Mann, a medical doctor with a master's degree in public health, charged that, because AIDS disproportionately affects the poor and minorities, vaccine development is progressing more slowly than it would if the affluent were primarily afflicted. He also argued that it is “unrealistic and illusory” to wait for scientific consensus on when a vaccine candidate is ready, pointing out that scientists had been in conflict before they launched field trials of vaccines such as polio.

Mann is not alone in his assessment of NIH's vaccine work. “The current federal AIDS vaccine effort is stalled in paralysing scientific debate and bureaucratic delay,” PACHA said in a statement three days after his address. “It is only within the Office of the President that sufficient authority exists to ensure leadership, thorough coordination and collaboration of all requisite constituencies.”

But Mann's speech has piqued NIH leaders, who say he is ignoring the scientific fact that no vaccine candidate is ready for clinical efficacy trials. They point, for example, to a recent study, reported in the Journal of Virology, of 16 individuals who had become infected in phase I and phase II trials, despite vaccination with a gp120 vaccine, which relies for immunogenicity on a single subunit protein of HIV.

This paper concluded that the vaccine conferred no beneficial or adverse effects on the individuals. “There's an enormous amount of evidence here that the kinds of antibodies induced in vaccinees are not antibodies that can neutralize a virus, that can protect people,” says Baltimore.

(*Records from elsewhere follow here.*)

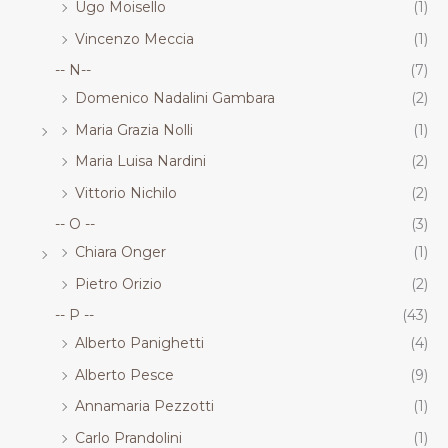
Ugo Moisello
(1)
Vincenzo Meccia
(1)
-- N--
(7)
Domenico Nadalini Gambara
(2)
Maria Grazia Nolli
(1)
Maria Luisa Nardini
(2)
Vittorio Nichilo
(2)
-- O --
(3)
Chiara Onger
(1)
Pietro Orizio
(2)
-- P --
(43)
Alberto Panighetti
(4)
Alberto Pesce
(9)
Annamaria Pezzotti
(1)
Carlo Prandolini
(1)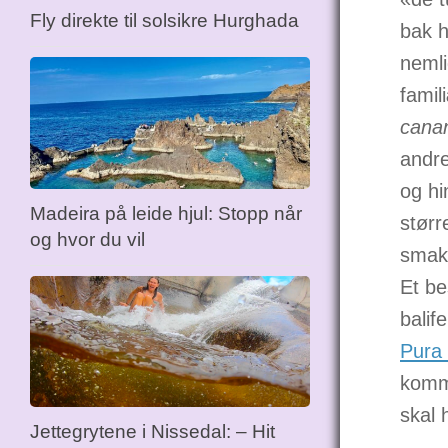
Fly direkte til solsikre Hurghada
bak h
nemli
famil
canan
andre
og hi
Madeira på leide hjul: Stopp når
størr
og hvor du vil
smak
Et be
balif
Pura 
komme
skal 
Jettegrytene i Nissedal: – Hit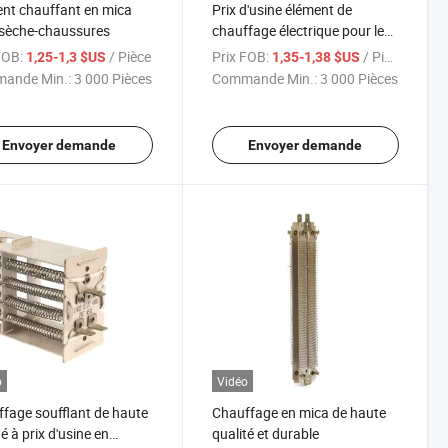
nt chauffant en mica
Prix d'usine élément de
sèche-chaussures
chauffage électrique pour le
séchage des poils d'animaux
FOB:
/ Pièce
Prix FOB:
/ Pièce
1,25-1,3 $US
1,35-1,38 $US
sèche-cheveux
ande Min.:
3 000 Pièces
Commande Min.:
3 000 Pièces
Envoyer demande
Envoyer demande
o
Vidéo
fage soufflant de haute
Chauffage en mica de haute
é à prix d'usine en
qualité et durable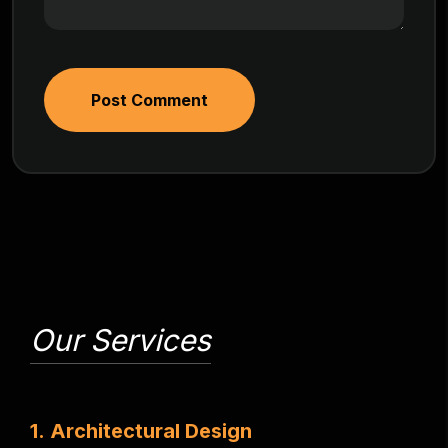
Post Comment
Our Services
1
.
A
r
c
h
i
t
e
c
t
u
r
a
l
D
e
s
i
g
n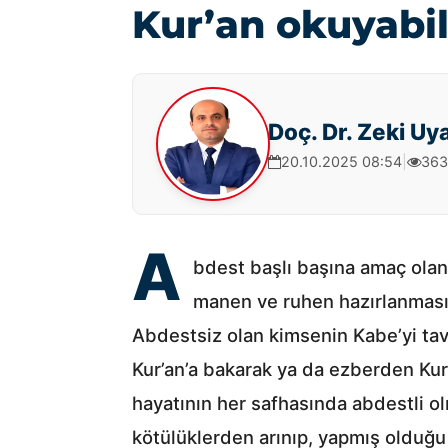
Kur’an okuyabil
Doç. Dr. Zeki Uy
20.10.2025 08:54
|
363
A
bdest başlı başına amaç olan 
manen ve ruhen hazırlanmasın
Abdestsiz olan kimsenin Kabe’yi tav
Kur’an’a bakarak ya da ezberden Kur
hayatının her safhasında abdestli 
kötülüklerden arınıp, yapmış olduğu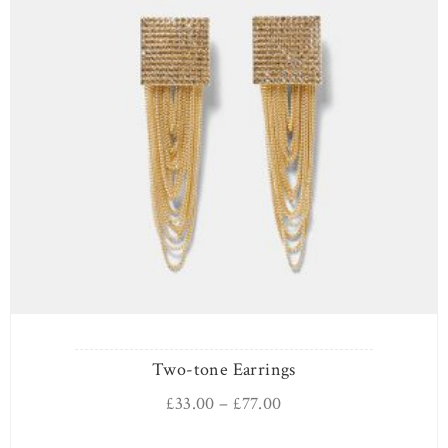
Two-tone Earrings
£
33.00
–
£
77.00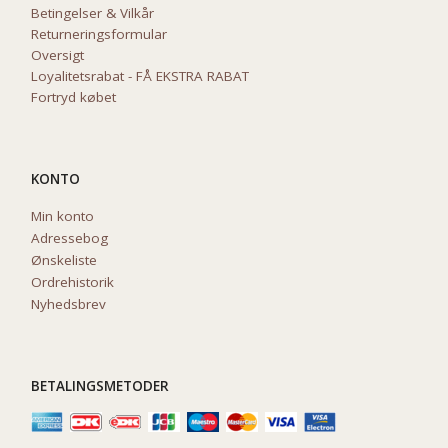
Betingelser & Vilkår
Returneringsformular
Oversigt
Loyalitetsrabat - FÅ EKSTRA RABAT
Fortryd købet
KONTO
Min konto
Adressebog
Ønskeliste
Ordrehistorik
Nyhedsbrev
BETALINGSMETODER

Baltimore says that Mann's arguments rely on generalities and historical analogies that do not pertain in the AIDS context, and when individual AIDS vaccine candidates are scrutinized.

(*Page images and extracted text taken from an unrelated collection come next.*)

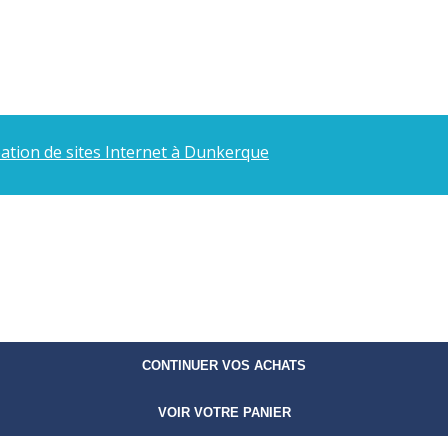
éation de sites Internet à Dunkerque
CONTINUER VOS ACHATS
VOIR VOTRE PANIER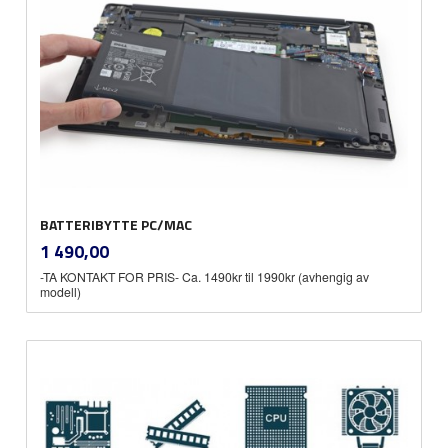
BATTERIBYTTE PC/MAC
inkl.
Pris
1 490,00
mva.
-TA KONTAKT FOR PRIS- Ca. 1490kr til 1990kr (avhengig av
modell)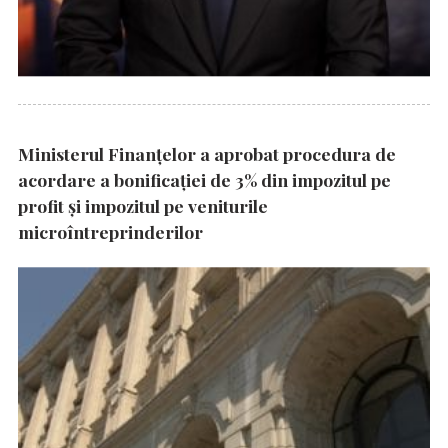
Ministerul Finanțelor a aprobat procedura de
acordare a bonificației de 3% din impozitul pe
profit și impozitul pe veniturile
microîntreprinderilor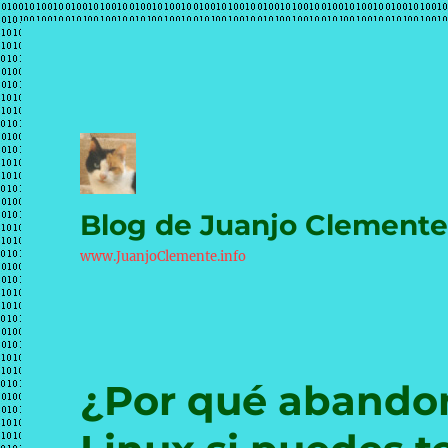
Blog de Juanjo Clement
www.JuanjoClemente.info
¿Por qué abando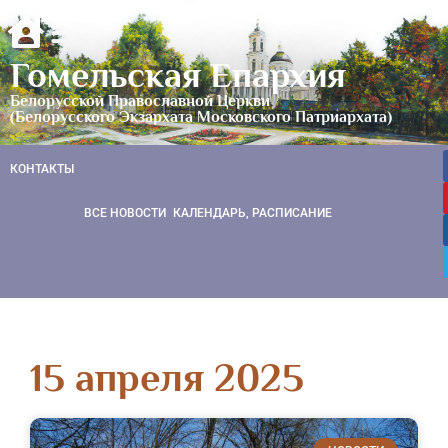
Гомельская Епархия
Белорусской Православной Церкви
(Белорусского Экзархата Московского Патриархата)
КОНТАКТЫ
ВСЕ НОВОСТИ
КАЛЕНДАРЬ, РАСПИСАНИЕ
15 апреля 2025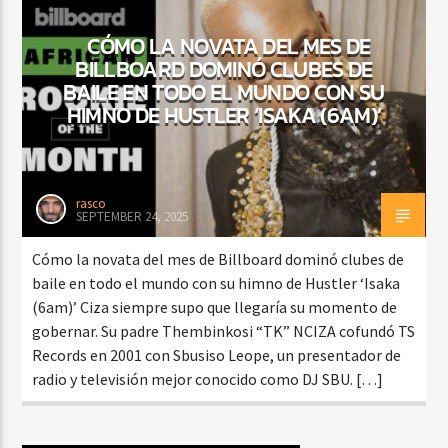
CÓMO LA NOVATA DEL MES DE
BILLBOARD DOMINÓ CLUBES DE
CURRENT SHOW
BAILE EN TODO EL MUNDO CON SU
SALSA MATUTINA
HIMNO DE HUSTLER ‘ISAKA (6AM)’
6:00 AM
9:00 AM
rasco
SEPTEMBER 24, 2025
Beone Radio
Cómo la novata del mes de Billboard dominó clubes de
baile en todo el mundo con su himno de Hustler ‘Isaka
(6am)’ Ciza siempre supo que llegaría su momento de
gobernar. Su padre Thembinkosi “TK” NCIZA cofundó TS
Records en 2001 con Sbusiso Leope, un presentador de
radio y televisión mejor conocido como DJ SBU. […]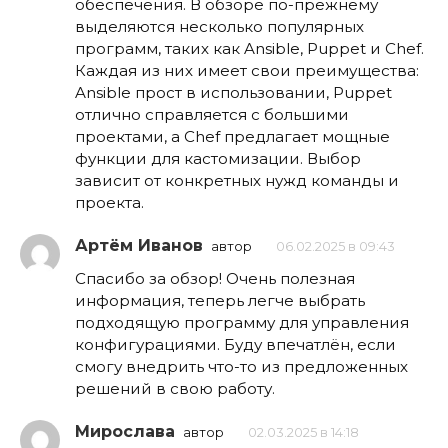
обеспечения. В обзоре по-прежнему
выделяются несколько популярных
программ, таких как Ansible, Puppet и Chef.
Каждая из них имеет свои преимущества:
Ansible прост в использовании, Puppet
отлично справляется с большими
проектами, а Chef предлагает мощные
функции для кастомизации. Выбор
зависит от конкретных нужд команды и
проекта.
Артём Иванов
автор
06.02.2025 в 09:43
Спасибо за обзор! Очень полезная
информация, теперь легче выбрать
подходящую программу для управления
конфигурациями. Буду впечатлён, если
смогу внедрить что-то из предложенных
решений в свою работу.
Мирослава
автор
02.03.2025 в 14:18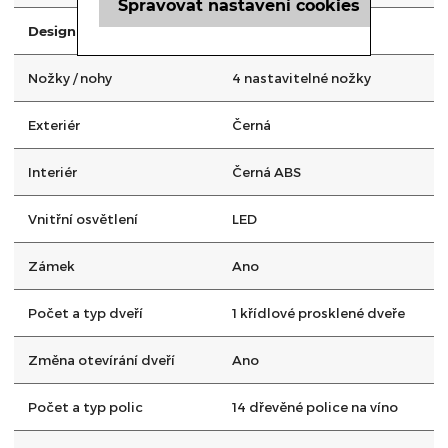
Spravovat nastavení cookies
Design a materiál
Nožky / nohy
4 nastavitelné nožky
Exteriér
Černá
Interiér
Černá ABS
Vnitřní osvětlení
LED
Zámek
Ano
Počet a typ dveří
1 křídlové prosklené dveře
Změna otevírání dveří
Ano
Počet a typ polic
14 dřevěné police na víno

However, Mann is unapologetic. The consternation he has stirred up at NIH is “appropriate”, he says. “I continue to fail to see the kind of clear, milestone-driven process [at NIH] that includes not only the opinions of basic scientists, but the knowledge and experience of people who have developed vaccines.”

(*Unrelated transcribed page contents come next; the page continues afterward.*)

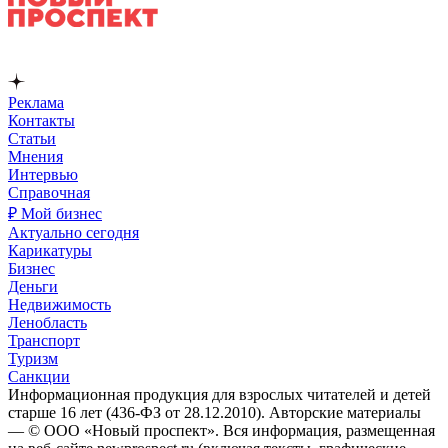
Реклама
Контакты
Статьи
Мнения
Интервью
Справочная
₽ Мой бизнес
Актуально сегодня
Карикатуры
Бизнес
Деньги
Недвижимость
Ленобласть
Транспорт
Туризм
Санкции
Информационная продукция для взрослых читателей и детей
старше 16 лет (436-ФЗ от 28.12.2010). Авторские материалы
— © ООО «Новый проспект». Вся информация, размещенная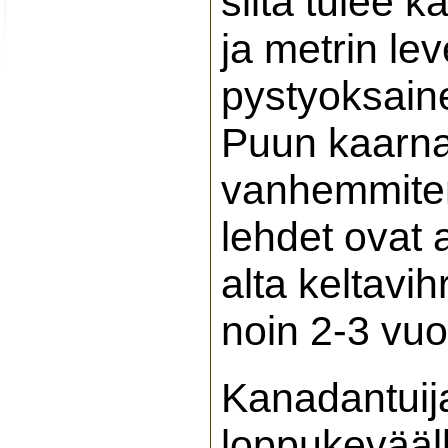
siitä tulee 
ja metrin le
pystyoksaine
Puun kaarna
vanhemmiten
lehdet ovat 
alta keltavih
noin 2-3 vuo
Kanadantuija
loppukevääll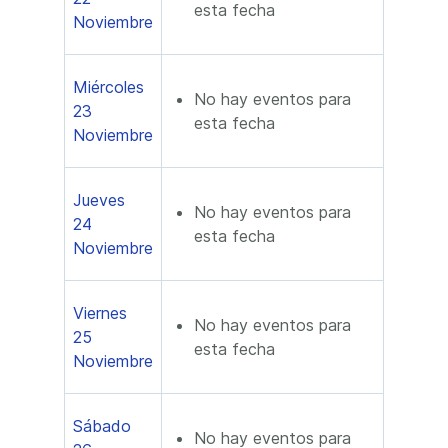
esta fecha
Noviembre
Miércoles
No hay eventos para
23
esta fecha
Noviembre
Jueves
No hay eventos para
24
esta fecha
Noviembre
Viernes
No hay eventos para
25
esta fecha
Noviembre
Sábado
No hay eventos para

His critics include Gregg Gonsalves, a spokesman for Treatment Action Group, a national AIDS research advocacy organization, who calls Mann's speech “outrageous and irresponsible”. “There is this notion tha t there are these big bad NIH scientists standing in the way of phase III development of an effective HIV vaccine,” says Gonsalves. “The real story is that we don't have an acceptable candidate to put into phase III trials right now.”

Varmus declines to comment on Mann's statements. But Fauci, whose institute carries out most of NIH's AIDS work, called the statements “untrue” and said it was “inappropriate” for Mann “to personally attack Harold Varmus and David Baltimore”.

In 1994, Fauci decided that NIH should not back phase III trials of two gp120 vaccines (see Nature 369, 593; 1994). No other candidate has since been moved into such trials by NIH. But in January, VaxGen, a biotechnology company in South San Francisco, announced that it had gained the approval of the Food and Drug Administration to launch this year a privately funded phase III trial of gp120 vaccine in the United States and Thailand (see Nature 391, 220; 1998).

As chair of the NIH's 15-month-old AIDS Vaccine Research Committee, Baltimore has been meeting scientists, studying candidate vaccines, and developing and awarding ‘innovation’ grants to encourage scientists to work in areas that are not being adequately explored. “There's a very extensive programme designed to understand and produce a vaccine,” he says.

Baltimore says that progress on the vaccine is not being limited by NIH's unwillingness to test new candidates, “but by the limited number of opportunities being presented by the scientific community”. He adds: “It's not necessarily anybody's fault. It's a very difficult problem.”

Gonsalves rejects the advisory council's proposal that control of AIDS vaccine development be mo ved to the White House: “It's a scientific problem. Our best resources, our best talent are at the NIH. And that's where the job should be done.”